#### Activity
Answer from the dental post procedure excerpt below:
(a) What risk is avoided by not using a temporary post?
(b) If hydrocolloid is used for the overimpression, what material must the core be made in?
(c) How much lab time does the direct post procedure allow?

#### Excerpt to read
——————————

This avoids the risk of a temporary post, which cannot possibly fit as evenly as the final post, exerting undue stress on localized points within the root, possibly leading to cracking.

The procedure which should be followed for direct posts is: direct post fabrication and overimpression (in alginate or hydro-colloid or other material. If using hydrocolloid, the core must be in DuraLay, not wax); half to one hour, depending upon the post, to prepare the post-hole, build the post and core and take an impression over the core; lab time – 30–45 minutes; interval – one and a half hours; cement post and temporary crown – 30 minutes; interval – 0; hygienist clean off cement plus hygienist appointment if required – 15–45 minutes, depending upon whether a full arch provisional restoration has been recemented.

Provisional Crowns and Bridges (see Chapter 8)

——————————

#### Provided records

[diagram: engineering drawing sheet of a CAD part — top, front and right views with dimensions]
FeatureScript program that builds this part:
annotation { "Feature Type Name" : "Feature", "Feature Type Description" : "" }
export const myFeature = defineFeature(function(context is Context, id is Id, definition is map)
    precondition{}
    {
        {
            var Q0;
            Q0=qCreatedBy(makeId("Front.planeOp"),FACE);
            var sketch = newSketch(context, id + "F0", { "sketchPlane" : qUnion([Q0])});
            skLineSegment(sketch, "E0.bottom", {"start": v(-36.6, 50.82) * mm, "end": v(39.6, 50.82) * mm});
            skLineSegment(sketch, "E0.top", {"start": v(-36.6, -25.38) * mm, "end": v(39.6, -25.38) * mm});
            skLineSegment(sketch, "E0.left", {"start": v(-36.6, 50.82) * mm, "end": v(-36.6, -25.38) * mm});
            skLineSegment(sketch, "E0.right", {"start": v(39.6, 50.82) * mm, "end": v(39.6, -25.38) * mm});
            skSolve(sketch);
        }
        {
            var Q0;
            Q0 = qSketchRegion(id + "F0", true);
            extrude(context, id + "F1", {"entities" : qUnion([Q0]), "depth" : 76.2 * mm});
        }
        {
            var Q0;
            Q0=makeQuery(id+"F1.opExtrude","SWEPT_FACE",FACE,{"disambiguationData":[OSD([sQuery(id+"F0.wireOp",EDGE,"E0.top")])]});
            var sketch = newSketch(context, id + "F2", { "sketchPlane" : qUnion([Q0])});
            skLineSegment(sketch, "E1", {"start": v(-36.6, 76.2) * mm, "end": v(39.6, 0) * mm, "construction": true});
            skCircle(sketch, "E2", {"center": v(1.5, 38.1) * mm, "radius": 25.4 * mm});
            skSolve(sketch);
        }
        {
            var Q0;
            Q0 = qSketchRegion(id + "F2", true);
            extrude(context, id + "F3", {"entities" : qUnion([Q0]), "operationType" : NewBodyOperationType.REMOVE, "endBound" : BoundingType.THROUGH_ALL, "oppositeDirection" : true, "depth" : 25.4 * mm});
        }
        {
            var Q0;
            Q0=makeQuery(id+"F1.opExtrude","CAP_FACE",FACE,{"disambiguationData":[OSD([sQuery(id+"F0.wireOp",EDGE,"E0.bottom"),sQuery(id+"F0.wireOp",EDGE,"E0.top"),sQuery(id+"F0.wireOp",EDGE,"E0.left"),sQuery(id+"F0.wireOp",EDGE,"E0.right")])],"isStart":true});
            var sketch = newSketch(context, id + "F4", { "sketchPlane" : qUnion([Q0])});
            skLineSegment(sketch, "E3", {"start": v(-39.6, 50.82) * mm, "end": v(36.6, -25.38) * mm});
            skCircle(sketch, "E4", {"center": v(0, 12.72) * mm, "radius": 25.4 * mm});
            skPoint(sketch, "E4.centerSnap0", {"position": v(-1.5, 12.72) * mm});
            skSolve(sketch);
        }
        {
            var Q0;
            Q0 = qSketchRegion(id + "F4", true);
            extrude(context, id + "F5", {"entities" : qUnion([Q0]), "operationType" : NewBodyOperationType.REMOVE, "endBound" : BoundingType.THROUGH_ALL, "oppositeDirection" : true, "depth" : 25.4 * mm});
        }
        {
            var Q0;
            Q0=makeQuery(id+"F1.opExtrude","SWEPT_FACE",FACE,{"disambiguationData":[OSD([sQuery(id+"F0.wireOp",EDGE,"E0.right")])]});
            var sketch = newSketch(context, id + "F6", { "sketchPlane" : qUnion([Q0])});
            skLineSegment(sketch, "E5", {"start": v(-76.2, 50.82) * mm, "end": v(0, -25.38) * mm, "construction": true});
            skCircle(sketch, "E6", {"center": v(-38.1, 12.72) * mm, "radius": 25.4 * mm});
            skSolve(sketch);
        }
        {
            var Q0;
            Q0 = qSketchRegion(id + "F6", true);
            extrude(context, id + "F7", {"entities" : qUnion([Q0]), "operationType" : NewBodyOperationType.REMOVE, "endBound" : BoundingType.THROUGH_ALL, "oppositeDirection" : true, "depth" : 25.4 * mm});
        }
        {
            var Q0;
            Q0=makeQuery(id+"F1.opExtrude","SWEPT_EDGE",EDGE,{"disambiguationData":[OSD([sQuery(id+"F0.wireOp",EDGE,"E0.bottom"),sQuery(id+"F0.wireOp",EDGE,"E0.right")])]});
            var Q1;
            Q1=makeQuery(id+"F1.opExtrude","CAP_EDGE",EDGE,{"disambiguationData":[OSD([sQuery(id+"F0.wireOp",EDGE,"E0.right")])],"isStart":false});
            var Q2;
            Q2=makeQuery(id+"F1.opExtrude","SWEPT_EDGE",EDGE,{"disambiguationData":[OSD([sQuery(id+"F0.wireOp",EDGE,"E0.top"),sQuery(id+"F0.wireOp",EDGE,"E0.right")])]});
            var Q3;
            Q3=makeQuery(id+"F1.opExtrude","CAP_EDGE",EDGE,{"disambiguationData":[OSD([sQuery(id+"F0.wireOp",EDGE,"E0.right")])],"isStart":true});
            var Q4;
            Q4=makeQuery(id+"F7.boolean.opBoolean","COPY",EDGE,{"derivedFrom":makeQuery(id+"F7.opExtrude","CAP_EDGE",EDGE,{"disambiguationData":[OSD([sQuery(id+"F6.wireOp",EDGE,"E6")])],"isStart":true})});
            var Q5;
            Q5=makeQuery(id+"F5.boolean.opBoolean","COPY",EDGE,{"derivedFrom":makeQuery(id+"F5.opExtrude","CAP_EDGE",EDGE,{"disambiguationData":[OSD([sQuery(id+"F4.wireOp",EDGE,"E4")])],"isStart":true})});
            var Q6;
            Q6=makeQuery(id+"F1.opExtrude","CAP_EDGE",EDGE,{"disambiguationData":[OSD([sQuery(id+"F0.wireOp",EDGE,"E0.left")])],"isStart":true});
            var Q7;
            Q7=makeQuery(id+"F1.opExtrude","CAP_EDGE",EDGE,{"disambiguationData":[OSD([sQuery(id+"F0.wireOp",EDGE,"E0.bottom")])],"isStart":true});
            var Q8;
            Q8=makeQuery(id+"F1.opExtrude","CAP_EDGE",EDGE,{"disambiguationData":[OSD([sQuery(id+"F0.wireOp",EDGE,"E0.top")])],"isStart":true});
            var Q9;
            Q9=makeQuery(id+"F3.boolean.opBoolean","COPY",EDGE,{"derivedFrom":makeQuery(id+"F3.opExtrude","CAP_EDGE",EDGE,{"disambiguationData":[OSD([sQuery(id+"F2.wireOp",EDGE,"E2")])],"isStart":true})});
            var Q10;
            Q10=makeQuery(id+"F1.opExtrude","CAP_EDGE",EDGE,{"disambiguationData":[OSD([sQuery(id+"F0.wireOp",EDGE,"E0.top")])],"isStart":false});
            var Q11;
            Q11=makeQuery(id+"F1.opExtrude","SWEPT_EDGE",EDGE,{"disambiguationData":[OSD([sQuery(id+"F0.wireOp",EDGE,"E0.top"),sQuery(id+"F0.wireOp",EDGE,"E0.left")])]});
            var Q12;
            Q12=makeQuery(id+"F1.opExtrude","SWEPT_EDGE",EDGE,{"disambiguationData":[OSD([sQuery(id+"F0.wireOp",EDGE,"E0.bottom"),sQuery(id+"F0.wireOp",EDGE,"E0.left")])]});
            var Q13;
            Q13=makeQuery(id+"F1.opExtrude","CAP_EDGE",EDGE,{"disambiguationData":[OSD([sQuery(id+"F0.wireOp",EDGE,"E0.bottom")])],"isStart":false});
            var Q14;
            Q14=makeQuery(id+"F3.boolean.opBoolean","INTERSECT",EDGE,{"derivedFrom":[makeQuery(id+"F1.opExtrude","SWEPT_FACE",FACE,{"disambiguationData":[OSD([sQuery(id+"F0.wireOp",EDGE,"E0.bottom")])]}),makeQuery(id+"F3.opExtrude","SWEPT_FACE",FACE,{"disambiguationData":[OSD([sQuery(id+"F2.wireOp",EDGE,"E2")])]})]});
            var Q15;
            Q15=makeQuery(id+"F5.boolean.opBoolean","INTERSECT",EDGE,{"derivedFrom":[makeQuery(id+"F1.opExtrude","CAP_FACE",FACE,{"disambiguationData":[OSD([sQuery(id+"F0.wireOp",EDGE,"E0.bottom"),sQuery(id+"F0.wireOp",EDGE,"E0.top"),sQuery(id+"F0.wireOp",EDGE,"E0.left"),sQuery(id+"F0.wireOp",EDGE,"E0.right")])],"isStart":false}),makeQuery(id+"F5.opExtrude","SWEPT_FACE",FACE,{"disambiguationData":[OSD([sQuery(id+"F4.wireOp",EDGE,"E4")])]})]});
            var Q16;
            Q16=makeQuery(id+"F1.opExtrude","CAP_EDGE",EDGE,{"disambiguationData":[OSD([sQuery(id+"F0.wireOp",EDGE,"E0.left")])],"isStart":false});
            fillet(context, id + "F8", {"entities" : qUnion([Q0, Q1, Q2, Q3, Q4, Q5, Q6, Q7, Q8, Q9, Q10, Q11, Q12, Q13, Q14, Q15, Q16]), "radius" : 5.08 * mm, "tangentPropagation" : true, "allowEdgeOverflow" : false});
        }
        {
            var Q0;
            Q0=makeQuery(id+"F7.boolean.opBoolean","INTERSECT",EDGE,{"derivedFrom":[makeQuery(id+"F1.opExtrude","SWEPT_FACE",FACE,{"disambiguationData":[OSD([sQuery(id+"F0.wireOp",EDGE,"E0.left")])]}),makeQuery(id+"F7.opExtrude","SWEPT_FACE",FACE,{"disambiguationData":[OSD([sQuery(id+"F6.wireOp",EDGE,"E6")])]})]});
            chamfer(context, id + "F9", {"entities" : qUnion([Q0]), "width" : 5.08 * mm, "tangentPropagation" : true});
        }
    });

——————————

#### Response to this exercise
(a) The risk that a temporary post, which cannot fit as evenly as the final post, exerts undue stress on localized points within the root, possibly leading to cracking.
(b) DuraLay, not wax.
(c) 30–45 minutes.